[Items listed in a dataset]
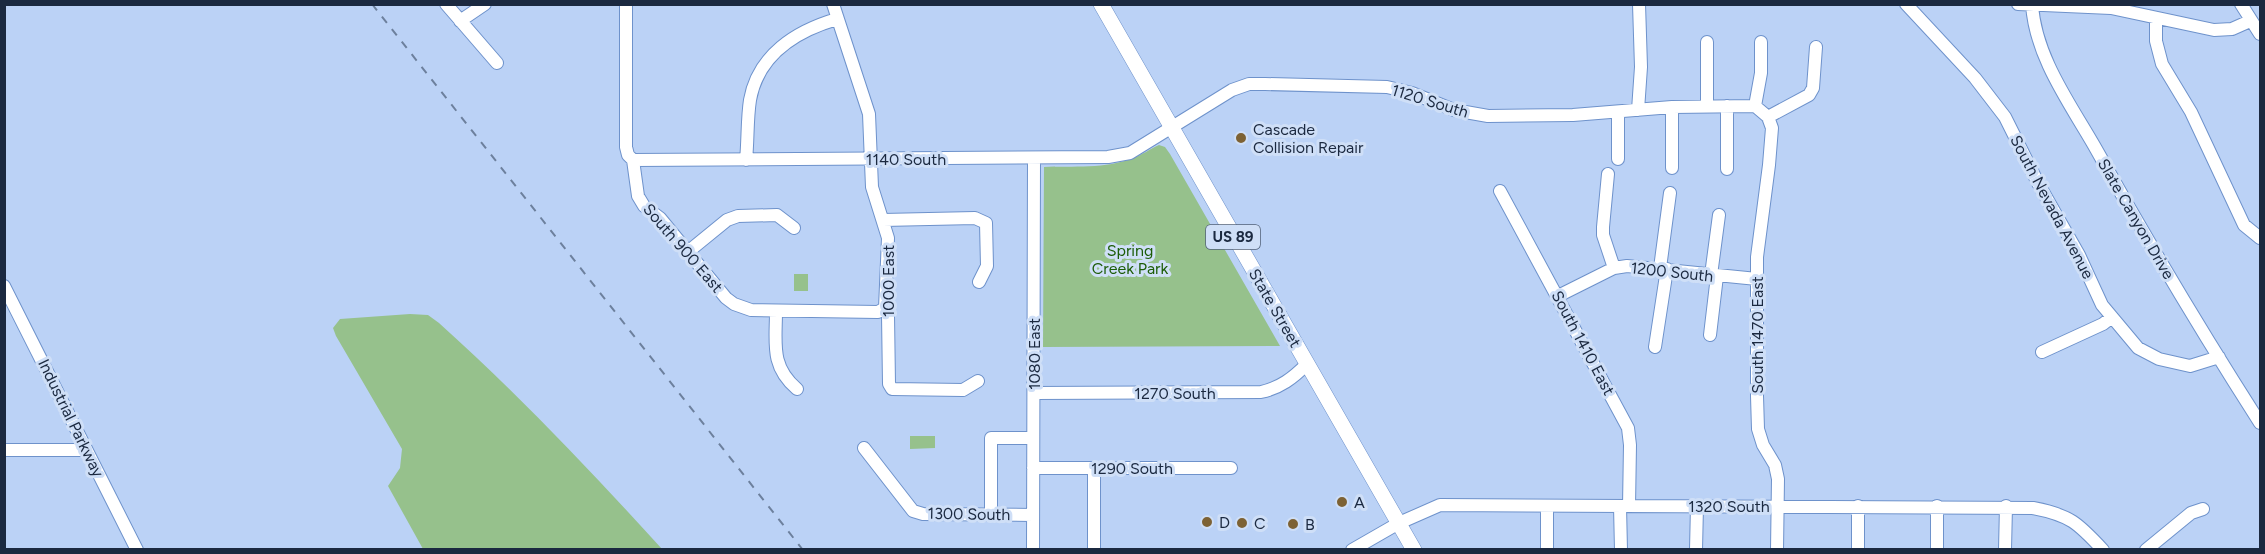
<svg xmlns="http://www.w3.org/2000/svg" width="2265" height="554" font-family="Figtree,sans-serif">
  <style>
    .green { fill: #96c18c }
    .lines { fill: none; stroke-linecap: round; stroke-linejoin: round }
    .minor-casing { stroke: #6e92cb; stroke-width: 14 }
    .major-casing { stroke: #6e92cb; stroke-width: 16 }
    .minor { stroke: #fff; stroke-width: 12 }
    .major { stroke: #fff; stroke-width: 15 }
    .rail { stroke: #6d809d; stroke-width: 2; stroke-dasharray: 8 8; stroke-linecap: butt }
    .poi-dot { fill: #7d6234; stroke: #cfdff7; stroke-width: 2 }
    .labels { text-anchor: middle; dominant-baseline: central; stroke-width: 6; stroke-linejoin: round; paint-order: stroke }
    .shield { fill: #cfdff7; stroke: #516077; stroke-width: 1.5 }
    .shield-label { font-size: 15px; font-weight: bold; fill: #1b2940 }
    .street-label { font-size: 16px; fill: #1b2940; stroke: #cfdff7 }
    .poi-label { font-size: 16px; fill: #1b2940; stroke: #cfdff7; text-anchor: start }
    .park-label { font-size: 16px; fill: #1c5c07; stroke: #cfdff7 }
  </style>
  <rect width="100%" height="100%" fill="#bbd2f6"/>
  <!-- green -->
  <path class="green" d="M 1159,145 L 1165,147 L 1170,154 L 1280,346 L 1043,347 L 1044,167 C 1073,166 1106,169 1133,158 C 1142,155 1150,149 1159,145 Z
    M 794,274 L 808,274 L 808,291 L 794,291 Z
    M 410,314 L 428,315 L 439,323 C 518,394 591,471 662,549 L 423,549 L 388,486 L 400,468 L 402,449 L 336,336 L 333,328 L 340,319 Z
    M 910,436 L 935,436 L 935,448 L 910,449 Z"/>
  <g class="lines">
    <defs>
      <path id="minor" d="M 446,4 L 497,63
        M 626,4 L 626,147 L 628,155 L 633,160 L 638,196 L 644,206 L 660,218 L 726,298 L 734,304 L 751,310 L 878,312 L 885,308
        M 833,4 L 869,114 L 872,187 L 888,238 L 885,308 L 888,315 L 889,384 L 892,389 L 963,390 L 978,381
        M 1906,4 L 1975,78 L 2005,117 L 2038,183 L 2079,255 L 2102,305 L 2138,348 L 2159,359 L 2190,366 L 2219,357
        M 2018,4 L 2111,8 L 2214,30 L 2232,29 L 2250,21
        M 2032,4 C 2035,57 2071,105 2096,149 C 2148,242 2203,334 2260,423
        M 2241,4 L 2260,34
        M 2156,18 L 2156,41 L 2162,64 L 2191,112 L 2244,225 L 2260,238
        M 460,21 L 485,4
        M 1707,106 L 1707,42
        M 1755,106 L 1761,73 L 1761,42
        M 1672,107 L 1672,168
        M 1638,110 L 1641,67 L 1639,4
        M 1768,117 L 1772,128 L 1769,165 L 1757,257 L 1757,396 L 1758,429 L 1763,445 L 1775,465 L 1778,479 L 1777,550
        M 1768,117 L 1809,95 L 1813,88 L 1816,47
        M 1618,159 L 1618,113
        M 633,160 L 1108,157 L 1130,153 L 1232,90 L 1249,84 L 1265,84 L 1387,87 L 1412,93 L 1454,110 L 1488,116 L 1573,115 L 1672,107 L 1755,106 L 1768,117
        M 746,160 C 748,141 747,119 750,100 C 758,55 796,31 837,19
        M 1727,169 L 1727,106
        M 1608,174 L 1603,227 L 1603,235 L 1614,268
        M 1500,191 L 1628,428 L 1630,445 L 1629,506
        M 883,220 L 975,218 L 986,223 L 987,266 L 979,282
        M 689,251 L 727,220 L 738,216 L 777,215 L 794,228
        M 1660,268 L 1670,193
        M 1711,275 L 1719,215
        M 4,286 L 137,550
        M 1558,296 L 1614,268 L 1627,266 L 1757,279
        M 776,311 C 776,343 770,366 797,389
        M 1710,335 L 1717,276
        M 1655,347 L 1667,269
        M 2042,352 L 2103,324 L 2112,317
        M 1034,393 L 1261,392 C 1280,388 1293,378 1307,364
        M 864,448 L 913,511 L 923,514 L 1033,515
        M 4,450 L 86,450
        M 1033,468 L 1231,468
        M 1094,468 L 1094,550
        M 1620,506 L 1621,550
        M 991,514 L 991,438 L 1033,438
        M 1033,550 L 1034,159
        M 1352,550 L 1399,523 L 1440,505 L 2033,508 C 2070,515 2078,523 2103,550
        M 1547,550 L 1547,506
        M 1696,550 L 1697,506
        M 1858,550 L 1858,506
        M 1937,550 L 1937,506
        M 2005,550 L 2006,506
        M 2146,550 L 2191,513 L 2203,509"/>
      <path id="major" d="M 1101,4 L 1414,550"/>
    </defs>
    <!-- minor casing -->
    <use href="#minor" class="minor-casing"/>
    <!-- major casing -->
    <use href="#major" class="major-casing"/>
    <!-- minor -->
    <use href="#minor" class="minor"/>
    <!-- major -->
    <use href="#major" class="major"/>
    <!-- rail -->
    <path class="rail" d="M 372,4 L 803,550"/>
  </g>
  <!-- markers -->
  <g class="poi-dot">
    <circle cx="1241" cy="138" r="6"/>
    <circle cx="1342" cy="502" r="6"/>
    <circle cx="1207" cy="522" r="6"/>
    <circle cx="1242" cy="523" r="6"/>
    <circle cx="1293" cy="524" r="6"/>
  </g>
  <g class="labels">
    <!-- shield labels -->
    <rect class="shield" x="1206" y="225" width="54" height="24" rx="4.5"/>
    <g class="shield-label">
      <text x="1233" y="237">US 89</text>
    </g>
    <!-- street labels -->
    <g class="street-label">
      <text transform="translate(1430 101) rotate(17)">1120 South</text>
      <text x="906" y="159">1140 South</text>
      <text transform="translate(2052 207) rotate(62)">South Nevada Avenue</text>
      <text transform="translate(2136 219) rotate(60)">Slate Canyon Drive</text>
      <text transform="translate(683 248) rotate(49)">South 900 East</text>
      <text transform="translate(1672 272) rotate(6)">1200 South</text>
      <text transform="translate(888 281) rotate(-90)">1000 East</text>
      <text transform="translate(1275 308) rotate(60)">State Street</text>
      <text transform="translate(1757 335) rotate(-90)">South 1470 East</text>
      <text transform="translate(1583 343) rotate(62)">South 1410 East</text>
      <text transform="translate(1034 354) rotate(-90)">1080 East</text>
      <text x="1175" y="393">1270 South</text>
      <text transform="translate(71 418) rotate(64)">Industrial Parkway</text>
      <text x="1132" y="468">1290 South</text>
      <text x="1729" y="506">1320 South</text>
      <text transform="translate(969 514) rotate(1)">1300 South</text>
    </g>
    <!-- poi labels -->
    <g class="poi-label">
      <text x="1253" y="129">Cascade<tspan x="1253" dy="18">Collision Repair</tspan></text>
      <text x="1354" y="502">A</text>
      <text x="1219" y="522">D</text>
      <text x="1254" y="523">C</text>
      <text x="1305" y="524">B</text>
    </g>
    <!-- park labels -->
    <g class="park-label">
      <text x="1130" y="250">Spring<tspan x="1130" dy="18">Creek Park</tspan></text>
    </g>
  </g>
  <!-- border -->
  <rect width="2265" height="554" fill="none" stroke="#1b2940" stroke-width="12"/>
</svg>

▶ YOUR GOAL
Leave the pictures out and output the rest of the data word for word.

▶ EXERCISE ANSWER
<svg xmlns="http://www.w3.org/2000/svg" width="2265" height="554" font-family="Figtree,sans-serif">
  <style>
    .green { fill: #96c18c }
    .lines { fill: none; stroke-linecap: round; stroke-linejoin: round }
    .minor-casing { stroke: #6e92cb; stroke-width: 14 }
    .major-casing { stroke: #6e92cb; stroke-width: 16 }
    .minor { stroke: #fff; stroke-width: 12 }
    .major { stroke: #fff; stroke-width: 15 }
    .rail { stroke: #6d809d; stroke-width: 2; stroke-dasharray: 8 8; stroke-linecap: butt }
    .poi-dot { fill: #7d6234; stroke: #cfdff7; stroke-width: 2 }
    .labels { text-anchor: middle; dominant-baseline: central; stroke-width: 6; stroke-linejoin: round; paint-order: stroke }
    .shield { fill: #cfdff7; stroke: #516077; stroke-width: 1.5 }
    .shield-label { font-size: 15px; font-weight: bold; fill: #1b2940 }
    .street-label { font-size: 16px; fill: #1b2940; stroke: #cfdff7 }
    .poi-label { font-size: 16px; fill: #1b2940; stroke: #cfdff7; text-anchor: start }
    .park-label { font-size: 16px; fill: #1c5c07; stroke: #cfdff7 }
  </style>
  <rect width="100%" height="100%" fill="#bbd2f6"/>
  <!-- green -->
  <path class="green" d="M 1159,145 L 1165,147 L 1170,154 L 1280,346 L 1043,347 L 1044,167 C 1073,166 1106,169 1133,158 C 1142,155 1150,149 1159,145 Z
    M 794,274 L 808,274 L 808,291 L 794,291 Z
    M 410,314 L 428,315 L 439,323 C 518,394 591,471 662,549 L 423,549 L 388,486 L 400,468 L 402,449 L 336,336 L 333,328 L 340,319 Z
    M 910,436 L 935,436 L 935,448 L 910,449 Z"/>
  <g class="lines">
    <defs>
      <path id="minor" d="M 446,4 L 497,63
        M 626,4 L 626,147 L 628,155 L 633,160 L 638,196 L 644,206 L 660,218 L 726,298 L 734,304 L 751,310 L 878,312 L 885,308
        M 833,4 L 869,114 L 872,187 L 888,238 L 885,308 L 888,315 L 889,384 L 892,389 L 963,390 L 978,381
        M 1906,4 L 1975,78 L 2005,117 L 2038,183 L 2079,255 L 2102,305 L 2138,348 L 2159,359 L 2190,366 L 2219,357
        M 2018,4 L 2111,8 L 2214,30 L 2232,29 L 2250,21
        M 2032,4 C 2035,57 2071,105 2096,149 C 2148,242 2203,334 2260,423
        M 2241,4 L 2260,34
        M 2156,18 L 2156,41 L 2162,64 L 2191,112 L 2244,225 L 2260,238
        M 460,21 L 485,4
        M 1707,106 L 1707,42
        M 1755,106 L 1761,73 L 1761,42
        M 1672,107 L 1672,168
        M 1638,110 L 1641,67 L 1639,4
        M 1768,117 L 1772,128 L 1769,165 L 1757,257 L 1757,396 L 1758,429 L 1763,445 L 1775,465 L 1778,479 L 1777,550
        M 1768,117 L 1809,95 L 1813,88 L 1816,47
        M 1618,159 L 1618,113
        M 633,160 L 1108,157 L 1130,153 L 1232,90 L 1249,84 L 1265,84 L 1387,87 L 1412,93 L 1454,110 L 1488,116 L 1573,115 L 1672,107 L 1755,106 L 1768,117
        M 746,160 C 748,141 747,119 750,100 C 758,55 796,31 837,19
        M 1727,169 L 1727,106
        M 1608,174 L 1603,227 L 1603,235 L 1614,268
        M 1500,191 L 1628,428 L 1630,445 L 1629,506
        M 883,220 L 975,218 L 986,223 L 987,266 L 979,282
        M 689,251 L 727,220 L 738,216 L 777,215 L 794,228
        M 1660,268 L 1670,193
        M 1711,275 L 1719,215
        M 4,286 L 137,550
        M 1558,296 L 1614,268 L 1627,266 L 1757,279
        M 776,311 C 776,343 770,366 797,389
        M 1710,335 L 1717,276
        M 1655,347 L 1667,269
        M 2042,352 L 2103,324 L 2112,317
        M 1034,393 L 1261,392 C 1280,388 1293,378 1307,364
        M 864,448 L 913,511 L 923,514 L 1033,515
        M 4,450 L 86,450
        M 1033,468 L 1231,468
        M 1094,468 L 1094,550
        M 1620,506 L 1621,550
        M 991,514 L 991,438 L 1033,438
        M 1033,550 L 1034,159
        M 1352,550 L 1399,523 L 1440,505 L 2033,508 C 2070,515 2078,523 2103,550
        M 1547,550 L 1547,506
        M 1696,550 L 1697,506
        M 1858,550 L 1858,506
        M 1937,550 L 1937,506
        M 2005,550 L 2006,506
        M 2146,550 L 2191,513 L 2203,509"/>
      <path id="major" d="M 1101,4 L 1414,550"/>
    </defs>
    <!-- minor casing -->
    <use href="#minor" class="minor-casing"/>
    <!-- major casing -->
    <use href="#major" class="major-casing"/>
    <!-- minor -->
    <use href="#minor" class="minor"/>
    <!-- major -->
    <use href="#major" class="major"/>
    <!-- rail -->
    <path class="rail" d="M 372,4 L 803,550"/>
  </g>
  <!-- markers -->
  <g class="poi-dot">
    <circle cx="1241" cy="138" r="6"/>
    <circle cx="1342" cy="502" r="6"/>
    <circle cx="1207" cy="522" r="6"/>
    <circle cx="1242" cy="523" r="6"/>
    <circle cx="1293" cy="524" r="6"/>
  </g>
  <g class="labels">
    <!-- shield labels -->
    <rect class="shield" x="1206" y="225" width="54" height="24" rx="4.5"/>
    <g class="shield-label">
      <text x="1233" y="237">US 89</text>
    </g>
    <!-- street labels -->
    <g class="street-label">
      <text transform="translate(1430 101) rotate(17)">1120 South</text>
      <text x="906" y="159">1140 South</text>
      <text transform="translate(2052 207) rotate(62)">South Nevada Avenue</text>
      <text transform="translate(2136 219) rotate(60)">Slate Canyon Drive</text>
      <text transform="translate(683 248) rotate(49)">South 900 East</text>
      <text transform="translate(1672 272) rotate(6)">1200 South</text>
      <text transform="translate(888 281) rotate(-90)">1000 East</text>
      <text transform="translate(1275 308) rotate(60)">State Street</text>
      <text transform="translate(1757 335) rotate(-90)">South 1470 East</text>
      <text transform="translate(1583 343) rotate(62)">South 1410 East</text>
      <text transform="translate(1034 354) rotate(-90)">1080 East</text>
      <text x="1175" y="393">1270 South</text>
      <text transform="translate(71 418) rotate(64)">Industrial Parkway</text>
      <text x="1132" y="468">1290 South</text>
      <text x="1729" y="506">1320 South</text>
      <text transform="translate(969 514) rotate(1)">1300 South</text>
    </g>
    <!-- poi labels -->
    <g class="poi-label">
      <text x="1253" y="129">Cascade<tspan x="1253" dy="18">Collision Repair</tspan></text>
      <text x="1354" y="502">A</text>
      <text x="1219" y="522">D</text>
      <text x="1254" y="523">C</text>
      <text x="1305" y="524">B</text>
    </g>
    <!-- park labels -->
    <g class="park-label">
      <text x="1130" y="250">Spring<tspan x="1130" dy="18">Creek Park</tspan></text>
    </g>
  </g>
  <!-- border -->
  <rect width="2265" height="554" fill="none" stroke="#1b2940" stroke-width="12"/>
</svg>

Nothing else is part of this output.